» **Task objective**:
Give the data again in full, without pictures.

Source data
[Start of section]

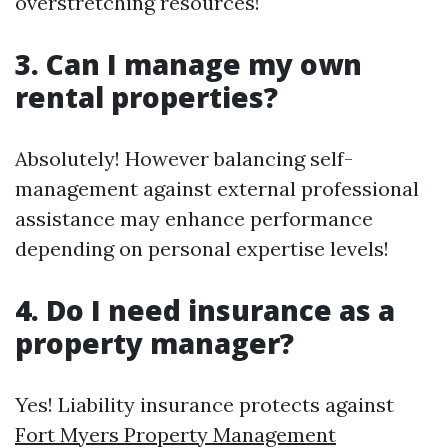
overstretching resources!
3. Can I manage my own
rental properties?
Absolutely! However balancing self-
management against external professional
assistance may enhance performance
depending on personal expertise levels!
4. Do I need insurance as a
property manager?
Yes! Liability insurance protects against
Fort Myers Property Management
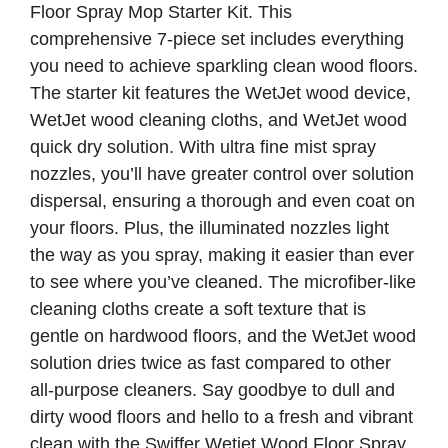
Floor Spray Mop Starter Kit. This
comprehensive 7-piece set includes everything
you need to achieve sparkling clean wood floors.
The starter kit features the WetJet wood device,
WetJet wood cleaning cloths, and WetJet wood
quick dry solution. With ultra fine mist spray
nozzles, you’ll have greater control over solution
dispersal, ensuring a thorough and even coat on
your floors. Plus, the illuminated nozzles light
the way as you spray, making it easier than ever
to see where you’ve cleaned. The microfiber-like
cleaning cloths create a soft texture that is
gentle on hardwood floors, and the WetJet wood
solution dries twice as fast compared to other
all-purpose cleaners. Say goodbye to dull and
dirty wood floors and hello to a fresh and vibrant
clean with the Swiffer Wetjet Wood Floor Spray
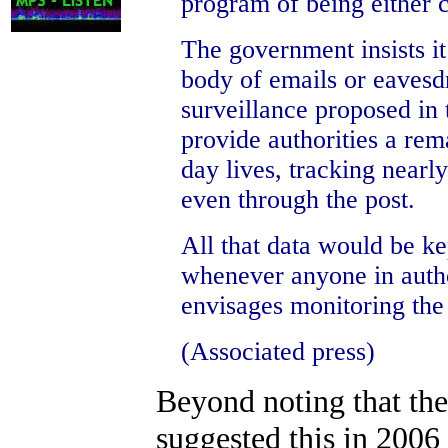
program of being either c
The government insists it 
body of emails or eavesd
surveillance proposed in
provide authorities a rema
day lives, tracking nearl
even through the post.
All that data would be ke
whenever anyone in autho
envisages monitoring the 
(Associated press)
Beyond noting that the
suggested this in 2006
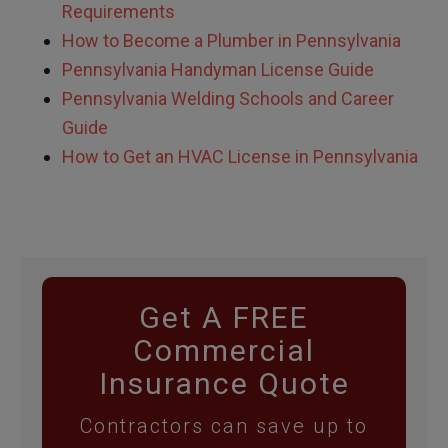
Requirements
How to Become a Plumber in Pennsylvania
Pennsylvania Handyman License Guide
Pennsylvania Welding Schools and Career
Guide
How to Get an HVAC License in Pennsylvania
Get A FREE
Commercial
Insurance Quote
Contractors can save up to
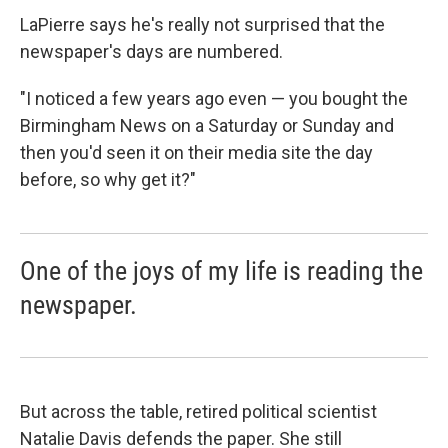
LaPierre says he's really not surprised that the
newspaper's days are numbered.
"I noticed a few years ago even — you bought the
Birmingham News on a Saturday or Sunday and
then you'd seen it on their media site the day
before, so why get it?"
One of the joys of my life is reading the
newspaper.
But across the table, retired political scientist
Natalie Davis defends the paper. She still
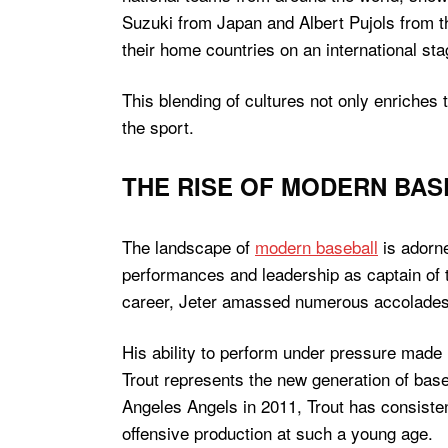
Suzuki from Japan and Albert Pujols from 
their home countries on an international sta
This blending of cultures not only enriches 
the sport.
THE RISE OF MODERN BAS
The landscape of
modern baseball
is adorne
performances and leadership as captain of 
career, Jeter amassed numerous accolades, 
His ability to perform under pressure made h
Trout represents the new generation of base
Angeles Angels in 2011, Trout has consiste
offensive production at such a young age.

[End of section]

» **Exercise response**:
overstretching resources!
3. Can I manage my own
rental properties?
Absolutely! However balancing self-
management against external professional
assistance may enhance performance
depending on personal expertise levels!
4. Do I need insurance as a
property manager?
Yes! Liability insurance protects against
Fort Myers Property Management
Floor Spray Mop Starter Kit. This
comprehensive 7-piece set includes everything
you need to achieve sparkling clean wood floors.
The starter kit features the WetJet wood device,
WetJet wood cleaning cloths, and WetJet wood
quick dry solution. With ultra fine mist spray
nozzles, you’ll have greater control over solution
dispersal, ensuring a thorough and even coat on
your floors. Plus, the illuminated nozzles light
the way as you spray, making it easier than ever
to see where you’ve cleaned. The microfiber-like
cleaning cloths create a soft texture that is
gentle on hardwood floors, and the WetJet wood
solution dries twice as fast compared to other
all-purpose cleaners. Say goodbye to dull and
dirty wood floors and hello to a fresh and vibrant
clean with the Swiffer Wetjet Wood Floor Spray
program of being either c
The government insists it 
body of emails or eavesd
surveillance proposed in
provide authorities a rema
day lives, tracking nearl
even through the post.
All that data would be ke
whenever anyone in autho
envisages monitoring the 
(Associated press)
Beyond noting that the
suggested this in 2006
Requirements
How to Become a Plumber in Pennsylvania
Pennsylvania Handyman License Guide
Pennsylvania Welding Schools and Career
Guide
How to Get an HVAC License in Pennsylvania
Get A FREE
Commercial
Insurance Quote
Contractors can save up to
LaPierre says he's really not surprised that the
newspaper's days are numbered.
"I noticed a few years ago even — you bought the
Birmingham News on a Saturday or Sunday and
then you'd seen it on their media site the day
before, so why get it?"
One of the joys of my life is reading the
newspaper.
But across the table, retired political scientist
Natalie Davis defends the paper. She still
Suzuki from Japan and Albert Pujols from 
their home countries on an international sta
This blending of cultures not only enriches 
the sport.
THE RISE OF MODERN BAS
The landscape of
modern baseball
is adorne
performances and leadership as captain of 
career, Jeter amassed numerous accolades, 
His ability to perform under pressure made h
Trout represents the new generation of base
Angeles Angels in 2011, Trout has consiste
offensive production at such a young age.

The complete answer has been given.